Einige Elemente aus der ursprünglichen Schulhofgestaltung konnten in die neue Zeit gerettet werden: so wurden einige Findlinge gesichert und zu einem Steinkreis/Treffpunkt auf einer großzügigen Wiesenfläche neu gesetzt. In diesem Bereich besteht zukünftig auch die Möglichkeit, einen Schulgarten zu realisieren. 

Da in Zukunft viele Kinder mit dem Fahrrad zur Schule kommen werden – das Einzugsgebiet ist im großflächigen Bezirk Lichtenberg entsprechend geschnitten – wurden nahe dem Haupteingang eine Vielzahl von Fahrradanlehnbügeln unter den vorhandenen Bäumen integriert.  Um die Baumwurzeln zu schonen, ist in diesem Bereich eine Fläche aus Schotterrasen vorgesehen.

Der neu gestaltete Vorplatz - von der Wartiner Straße kommend - wird als großzügige offene Freifläche gestaltet. Das bestehende Baumraster aus Platanen überschirmt die Platzfläche. Sie führt zum neuen Haupteingang der Schule, der durch einen Anbau mit breiter Freitreppe und barrierefreie Rampe gestaltet ist. Das für die befestigten Flächen verwendete Pflaster ist unregelmäßig geformt, und folgt gestalterisch formal dem Konzept der Inseln folgt. Neben dem Erhalt der alten Bäume wurden auch sechs neue Bäume gepflanzt.

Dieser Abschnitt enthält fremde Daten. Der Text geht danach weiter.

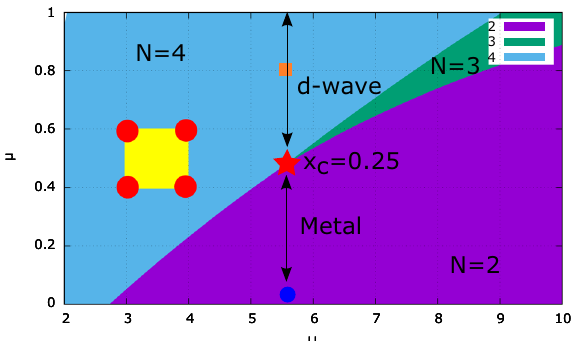
Fig. 1 Plaquette ground state. Phase diagram of 2 × 2 plaquette for different particle sectors ( N = 2, 3, 4) and zero temperature with the degenerate point marked by star. The circle and and square display the shifted chemical potentials for a test comparison. The region of d x 2 (cid:1) y 2 superconducting phase and normal metal for square lattice are also marked.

In den Randbereichen des Schulgeländes wurden Strauchpflanzungen zur Abschirmung und Raumbildung eingesetzt. Die zentralen Grünflächen des Schulhofes werden größtenteils als Rasenflächen hergestellt, die den Kindern ebenfalls als Spielflächen zur Verfügung stehen. Die südlich an das Kleinspielfeld anschließende Spielfläche soll bei Bedarf auch als Sport -und Gymnastikwiese genutzt werden.

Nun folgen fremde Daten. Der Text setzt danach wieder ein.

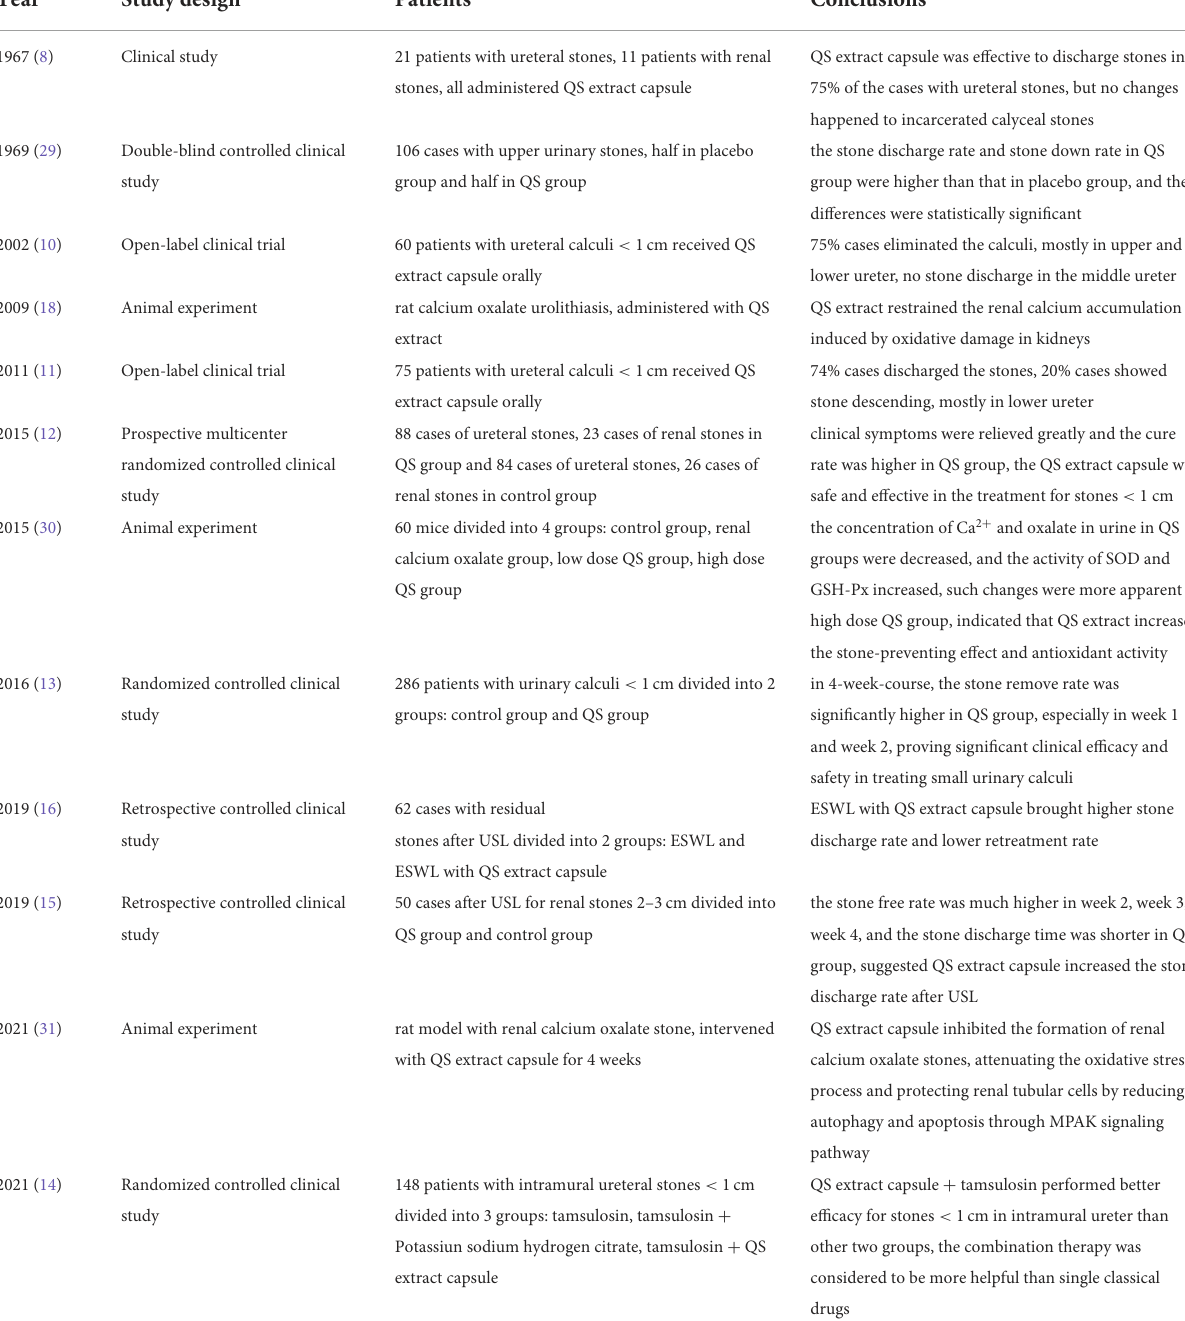
TABLE 2 Results of major research concerning the efficacy of urocalun for urinary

hochC arbeitet unter dem Leitbild „Gemeinsam.Nachhaltig.Gestalten“. Um nachhaltige Arbeitskriterien zeitsparend und kreativ in Planungsprozesse zu integrieren, hat hochC kürzlich ein objektorientiertes Nachhaltigkeitswerkzeug entwickelt: touchstone (zu Deutsch Prüfstein). Damit wird den sonst eher formal und tabellarisch angewendeten Bewertungssystemen ein kurzweiliges und visuell ansprechenden Arbeitswerkzeug an die Seite gestellt, sozusagen als niederschwellige Ergänzung zu BNB, DGNB, LEED oder BREEAM. Magnetische Spielsteine (touchstones bzw. Prüfsteine) mit Nachhaltigkeitssymbolen aus den Nachhaltigkeitssäulen Ökologie, Ökonomie und Soziales sowie Prozessqualität und technische Qualität werden thematisch auf dem „Spielfeld“ des jeweiligen Projektlageplans platziert. Alle Aspekte der Nachhaltigkeit werden so gezielt betrachtet und nicht Berücksichtigtes diskutiert: Können z.B: die Prüfsteine „Wiederverwendung von Baustoffen“, „Mehrfachnutzung“ oder „Barrierefreiheit“ doch noch häufiger auf das Projektspielfeld gesetzt werden? Derzeit arbeiten wir bei hochC mit einem Prototyp dieses Nachhaltigkeitstools, das zukünftig bei allen Projekten von hochC in verschiedenen Leistungsphasen intern und möglichst auch mit Planungsbeteiligten und AuftraggeberInnen Anwendung finden soll. Beim Schulhof Wartiner Straße konnten wir touchstone erst in einer späten Projektphase einsetzen. Einige Nachhaltigkeitsaspekte konnten so noch in die Projektbearbeitung integriert werden, die sonst vermutlich unberücksichtigt geblieben wären.